China and India fought a war against each other as recently as 1962. Substantial territorial and sovereignty issues continue today, especially with regard to the northeastern Indian state of Arunachal Pradesh, portions of which China claims as South Tibet. In recent weeks, the Indian press has reported on nighttime boundary incursions and troop buildups, and there has been tension between the two countries about an upcoming visit by the Dalai Lama to Arunachal Pradesh. Just days before the Agreement was signed, the People’s Daily Online accused India of pursuing a “shortsighted and immature” foreign policy of “befriend[ing] the far and attack[ing] the near.” It stated that India’s “dream of superpower is mingled with the thought of hegemony, which places the South Asian giant in an awkward situation and results in repeated failures.”
Some may view the emerging economic partnership between India and China with skepticism also in light of China’s historical alliance with Pakistan. China has long regarded Pakistan as its “all weather friend,” and has offered it economic assistance in addition to military aid and support for its nuclear program. However, the friendship may be fraying, probably because it was built in significant part on taking sides against India. Some experts have noted that, as India grows in global importance, China appears to be distancing itself from the unconditional friendship it previously offered to Pakistan. For example, in October 2008, China refused a request from Pakistan’s President for a full blown economic bailout.
China would be wise to court India and to continue improving relations with its historic rival regardless of its relationship with Pakistan, which China is unlikely to abandon completely in the near future. As the saying goes, nations have no permanent friends and no permanent enemies, only permanent interests. A stronger relationship with India is in China’s economic interest. India commands a much larger place on the issues of the day – the global economy, climate change – than Pakistan, and therefore is more important to China. Although China and Pakistan signed a comprehensive free trade agreement in 2006, trade between China and Pakistan was approximately $7 billion in 2008, contrasted to the $51.78 billion in total trade between China and India.

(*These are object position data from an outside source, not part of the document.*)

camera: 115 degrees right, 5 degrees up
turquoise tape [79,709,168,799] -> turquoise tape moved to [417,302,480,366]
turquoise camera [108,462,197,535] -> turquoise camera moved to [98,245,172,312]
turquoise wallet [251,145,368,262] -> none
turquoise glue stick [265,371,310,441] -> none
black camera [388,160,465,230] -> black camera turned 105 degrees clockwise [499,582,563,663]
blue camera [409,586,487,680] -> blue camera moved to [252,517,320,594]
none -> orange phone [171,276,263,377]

India’s population of over a billion people, and its growing middle class, make India more like China than Pakistan, and make India an attractive market for Chinese products. China’s new capitalism has a greater future alongside a prosperous India. China replaced the United States as India’s largest trading partner in 2008, and India ranked as China’s tenth largest export destination. The growing importance placed on India by the United States – for example, with the signing of the civil nuclear agreement in October 2008 – also means that China cannot afford to overlook or minimize India’s role in the world.

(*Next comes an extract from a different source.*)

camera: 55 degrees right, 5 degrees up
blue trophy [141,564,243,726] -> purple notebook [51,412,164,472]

Climate change is expected to be on the agenda during President Obama’s meetings with China’s president Hu Jintao in Beijing on November 16 and 17 and with Prime Minister Manmohan Singh at the White House on November 24. It would be surprising if President Obama were not speaking to China about India, and to India about China, which is all the more reason to expect that China and India will be speaking to each other. Notwithstanding emerging references to a “G-2” of China and the United States, India is no more likely to be left out of the equation from Asia than the European Union could be left out of the conversation with the United States. Should there be no reductio to a G-2, the emerging alliance between India and China may turn out to be a major reason. As for Copenhagen, the weight of the new Asian alliance might make all the difference.